• Exercise prompt:
Your reply should hold only the lines from the records below where "panels" occurs.

══ Extracted data ══

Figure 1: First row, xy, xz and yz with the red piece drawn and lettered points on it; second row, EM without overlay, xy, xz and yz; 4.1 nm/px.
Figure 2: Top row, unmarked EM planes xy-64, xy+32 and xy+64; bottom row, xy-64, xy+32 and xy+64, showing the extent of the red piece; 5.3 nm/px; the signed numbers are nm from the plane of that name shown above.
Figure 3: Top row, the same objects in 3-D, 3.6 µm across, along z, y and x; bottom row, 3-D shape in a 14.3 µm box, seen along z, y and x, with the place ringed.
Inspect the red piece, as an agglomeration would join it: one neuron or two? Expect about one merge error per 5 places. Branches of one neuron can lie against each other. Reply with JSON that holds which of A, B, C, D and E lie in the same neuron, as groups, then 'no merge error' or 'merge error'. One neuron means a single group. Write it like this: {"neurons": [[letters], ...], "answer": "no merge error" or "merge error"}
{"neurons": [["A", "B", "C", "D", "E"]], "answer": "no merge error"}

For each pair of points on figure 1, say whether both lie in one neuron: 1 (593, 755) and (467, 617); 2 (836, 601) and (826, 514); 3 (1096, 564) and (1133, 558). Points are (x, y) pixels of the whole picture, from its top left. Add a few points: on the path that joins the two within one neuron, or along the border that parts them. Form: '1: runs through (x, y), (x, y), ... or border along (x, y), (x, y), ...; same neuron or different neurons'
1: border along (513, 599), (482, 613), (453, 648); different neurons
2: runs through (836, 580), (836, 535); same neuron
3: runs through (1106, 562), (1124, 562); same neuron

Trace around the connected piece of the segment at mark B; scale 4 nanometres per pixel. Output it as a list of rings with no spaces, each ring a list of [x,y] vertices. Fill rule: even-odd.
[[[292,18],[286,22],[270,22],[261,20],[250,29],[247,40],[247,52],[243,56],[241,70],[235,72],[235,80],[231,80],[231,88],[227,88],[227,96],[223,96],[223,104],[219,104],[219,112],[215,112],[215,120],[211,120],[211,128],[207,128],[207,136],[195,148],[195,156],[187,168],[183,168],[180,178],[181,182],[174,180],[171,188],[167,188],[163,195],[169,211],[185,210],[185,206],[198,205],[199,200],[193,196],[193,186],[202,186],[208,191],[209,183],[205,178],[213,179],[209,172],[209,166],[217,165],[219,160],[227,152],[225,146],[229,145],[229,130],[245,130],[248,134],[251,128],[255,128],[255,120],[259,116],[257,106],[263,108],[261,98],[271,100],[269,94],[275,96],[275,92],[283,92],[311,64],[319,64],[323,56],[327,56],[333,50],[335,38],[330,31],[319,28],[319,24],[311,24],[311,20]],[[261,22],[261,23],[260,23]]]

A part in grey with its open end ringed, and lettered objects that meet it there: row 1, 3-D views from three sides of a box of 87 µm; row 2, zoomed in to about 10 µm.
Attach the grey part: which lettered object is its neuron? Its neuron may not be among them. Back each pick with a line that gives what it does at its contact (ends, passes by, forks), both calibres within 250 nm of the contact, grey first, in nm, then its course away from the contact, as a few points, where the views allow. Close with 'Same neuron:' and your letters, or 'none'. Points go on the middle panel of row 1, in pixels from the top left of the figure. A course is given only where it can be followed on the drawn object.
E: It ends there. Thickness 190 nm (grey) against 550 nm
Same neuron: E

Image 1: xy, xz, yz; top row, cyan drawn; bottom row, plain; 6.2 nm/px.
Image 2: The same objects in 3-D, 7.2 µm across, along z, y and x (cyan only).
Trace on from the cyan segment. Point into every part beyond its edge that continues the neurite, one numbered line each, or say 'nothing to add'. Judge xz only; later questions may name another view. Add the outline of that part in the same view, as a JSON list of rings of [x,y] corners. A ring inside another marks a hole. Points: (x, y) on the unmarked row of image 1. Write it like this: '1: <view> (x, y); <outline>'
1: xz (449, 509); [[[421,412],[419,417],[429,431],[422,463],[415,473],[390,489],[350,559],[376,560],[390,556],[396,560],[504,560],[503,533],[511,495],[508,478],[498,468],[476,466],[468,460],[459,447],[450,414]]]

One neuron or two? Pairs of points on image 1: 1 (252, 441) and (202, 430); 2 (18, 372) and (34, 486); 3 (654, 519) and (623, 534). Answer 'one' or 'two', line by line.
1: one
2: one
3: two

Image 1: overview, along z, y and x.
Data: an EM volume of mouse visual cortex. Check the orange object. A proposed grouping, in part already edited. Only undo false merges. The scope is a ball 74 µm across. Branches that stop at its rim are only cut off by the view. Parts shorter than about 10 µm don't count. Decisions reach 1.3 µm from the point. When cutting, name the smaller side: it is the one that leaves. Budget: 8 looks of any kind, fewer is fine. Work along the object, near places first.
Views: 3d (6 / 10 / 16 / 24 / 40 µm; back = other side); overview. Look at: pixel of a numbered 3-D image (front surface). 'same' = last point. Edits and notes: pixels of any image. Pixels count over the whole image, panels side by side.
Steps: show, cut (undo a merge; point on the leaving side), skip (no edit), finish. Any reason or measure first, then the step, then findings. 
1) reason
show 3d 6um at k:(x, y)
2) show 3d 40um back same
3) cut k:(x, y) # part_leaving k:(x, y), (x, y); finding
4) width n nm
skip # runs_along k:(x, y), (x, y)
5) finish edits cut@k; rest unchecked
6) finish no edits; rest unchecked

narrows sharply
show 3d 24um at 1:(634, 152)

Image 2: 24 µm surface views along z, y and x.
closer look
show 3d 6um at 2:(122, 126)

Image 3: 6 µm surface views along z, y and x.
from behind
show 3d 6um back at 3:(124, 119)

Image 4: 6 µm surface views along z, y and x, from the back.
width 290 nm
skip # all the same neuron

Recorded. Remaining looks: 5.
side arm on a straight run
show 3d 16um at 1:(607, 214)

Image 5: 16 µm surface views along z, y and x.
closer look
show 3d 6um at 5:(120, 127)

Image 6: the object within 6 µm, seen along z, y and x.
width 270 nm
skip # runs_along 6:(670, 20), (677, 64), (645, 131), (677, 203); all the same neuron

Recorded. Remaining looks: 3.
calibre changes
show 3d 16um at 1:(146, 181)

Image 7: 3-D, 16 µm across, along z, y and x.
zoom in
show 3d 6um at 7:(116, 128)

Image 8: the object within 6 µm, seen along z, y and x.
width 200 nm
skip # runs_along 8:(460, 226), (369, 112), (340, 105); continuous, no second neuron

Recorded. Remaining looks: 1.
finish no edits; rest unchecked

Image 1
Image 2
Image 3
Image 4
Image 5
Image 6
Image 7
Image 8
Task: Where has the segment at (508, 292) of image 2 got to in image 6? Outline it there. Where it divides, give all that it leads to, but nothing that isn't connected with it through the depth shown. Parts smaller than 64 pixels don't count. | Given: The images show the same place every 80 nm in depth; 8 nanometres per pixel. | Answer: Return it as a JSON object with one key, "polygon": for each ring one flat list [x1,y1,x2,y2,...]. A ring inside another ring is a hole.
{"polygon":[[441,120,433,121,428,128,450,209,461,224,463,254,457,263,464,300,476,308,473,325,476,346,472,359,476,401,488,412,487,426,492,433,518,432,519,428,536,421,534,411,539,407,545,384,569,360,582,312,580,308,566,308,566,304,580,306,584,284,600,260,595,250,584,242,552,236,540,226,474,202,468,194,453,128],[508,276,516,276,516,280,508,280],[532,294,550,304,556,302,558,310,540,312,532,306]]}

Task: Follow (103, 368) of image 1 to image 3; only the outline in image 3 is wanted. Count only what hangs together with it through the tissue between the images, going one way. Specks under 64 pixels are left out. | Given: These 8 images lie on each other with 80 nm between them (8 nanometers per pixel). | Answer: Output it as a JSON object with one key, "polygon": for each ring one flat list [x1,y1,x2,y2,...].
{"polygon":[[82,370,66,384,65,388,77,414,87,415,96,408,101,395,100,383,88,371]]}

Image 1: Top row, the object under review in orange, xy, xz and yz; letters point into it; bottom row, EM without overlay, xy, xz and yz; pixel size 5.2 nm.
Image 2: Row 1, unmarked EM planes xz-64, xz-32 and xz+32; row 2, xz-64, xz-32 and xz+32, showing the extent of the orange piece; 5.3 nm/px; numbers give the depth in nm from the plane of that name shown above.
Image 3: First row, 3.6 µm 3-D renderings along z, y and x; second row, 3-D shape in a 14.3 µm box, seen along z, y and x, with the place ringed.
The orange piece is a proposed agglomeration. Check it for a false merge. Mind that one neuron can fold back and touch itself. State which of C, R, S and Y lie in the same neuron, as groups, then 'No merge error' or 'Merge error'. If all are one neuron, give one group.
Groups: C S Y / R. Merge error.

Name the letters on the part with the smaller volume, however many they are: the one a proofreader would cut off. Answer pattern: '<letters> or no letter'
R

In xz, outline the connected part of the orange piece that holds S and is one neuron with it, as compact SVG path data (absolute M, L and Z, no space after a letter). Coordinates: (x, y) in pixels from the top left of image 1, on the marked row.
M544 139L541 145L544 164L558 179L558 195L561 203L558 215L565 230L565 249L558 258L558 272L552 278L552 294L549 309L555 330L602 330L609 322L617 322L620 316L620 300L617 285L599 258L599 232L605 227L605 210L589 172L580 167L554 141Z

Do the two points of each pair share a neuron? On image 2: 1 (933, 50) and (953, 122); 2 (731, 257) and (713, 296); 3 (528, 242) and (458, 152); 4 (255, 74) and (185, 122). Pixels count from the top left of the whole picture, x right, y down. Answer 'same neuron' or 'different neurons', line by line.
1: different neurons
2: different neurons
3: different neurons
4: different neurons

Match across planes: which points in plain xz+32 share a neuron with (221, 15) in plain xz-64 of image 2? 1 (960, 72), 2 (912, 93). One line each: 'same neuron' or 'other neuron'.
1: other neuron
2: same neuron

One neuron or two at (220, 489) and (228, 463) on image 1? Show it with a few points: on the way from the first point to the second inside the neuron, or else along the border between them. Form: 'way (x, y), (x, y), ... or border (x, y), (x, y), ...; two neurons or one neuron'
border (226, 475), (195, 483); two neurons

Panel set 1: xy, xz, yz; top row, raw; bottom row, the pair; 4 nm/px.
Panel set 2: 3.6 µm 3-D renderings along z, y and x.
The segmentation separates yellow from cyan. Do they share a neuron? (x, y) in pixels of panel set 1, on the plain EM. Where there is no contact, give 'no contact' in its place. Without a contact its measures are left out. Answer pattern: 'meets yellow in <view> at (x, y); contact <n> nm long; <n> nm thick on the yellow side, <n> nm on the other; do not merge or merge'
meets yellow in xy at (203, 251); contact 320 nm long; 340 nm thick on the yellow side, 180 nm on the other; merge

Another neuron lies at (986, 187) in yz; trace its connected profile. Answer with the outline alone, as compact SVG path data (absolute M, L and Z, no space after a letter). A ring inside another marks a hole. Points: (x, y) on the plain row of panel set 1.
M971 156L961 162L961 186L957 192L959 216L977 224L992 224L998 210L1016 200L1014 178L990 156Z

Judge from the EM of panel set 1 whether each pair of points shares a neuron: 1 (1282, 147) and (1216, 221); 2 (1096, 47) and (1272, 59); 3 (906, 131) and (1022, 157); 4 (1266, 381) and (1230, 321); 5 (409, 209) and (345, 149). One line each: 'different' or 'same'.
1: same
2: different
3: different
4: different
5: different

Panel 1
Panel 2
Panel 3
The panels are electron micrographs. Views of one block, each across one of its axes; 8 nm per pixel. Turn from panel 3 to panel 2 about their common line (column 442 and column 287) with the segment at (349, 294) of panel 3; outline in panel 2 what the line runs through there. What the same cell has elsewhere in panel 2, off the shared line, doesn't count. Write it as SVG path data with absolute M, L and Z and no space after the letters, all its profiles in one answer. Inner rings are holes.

═══

• Problem solution:
Views: 3d (6 / 10 / 16 / 24 / 40 µm; back = other side); overview. Look at: pixel of a numbered 3-D image (front surface). 'same' = last point. Edits and notes: pixels of any image. Pixels count over the whole image, panels side by side.
The panels are electron micrographs. Views of one block, each across one of its axes; 8 nm per pixel. Turn from panel 3 to panel 2 about their common line (column 442 and column 287) with the segment at (349, 294) of panel 3; outline in panel 2 what the line runs through there. What the same cell has elsewhere in panel 2, off the shared line, doesn't count. Write it as SVG path data with absolute M, L and Z and no space after the letters, all its profiles in one answer. Inner rings are holes.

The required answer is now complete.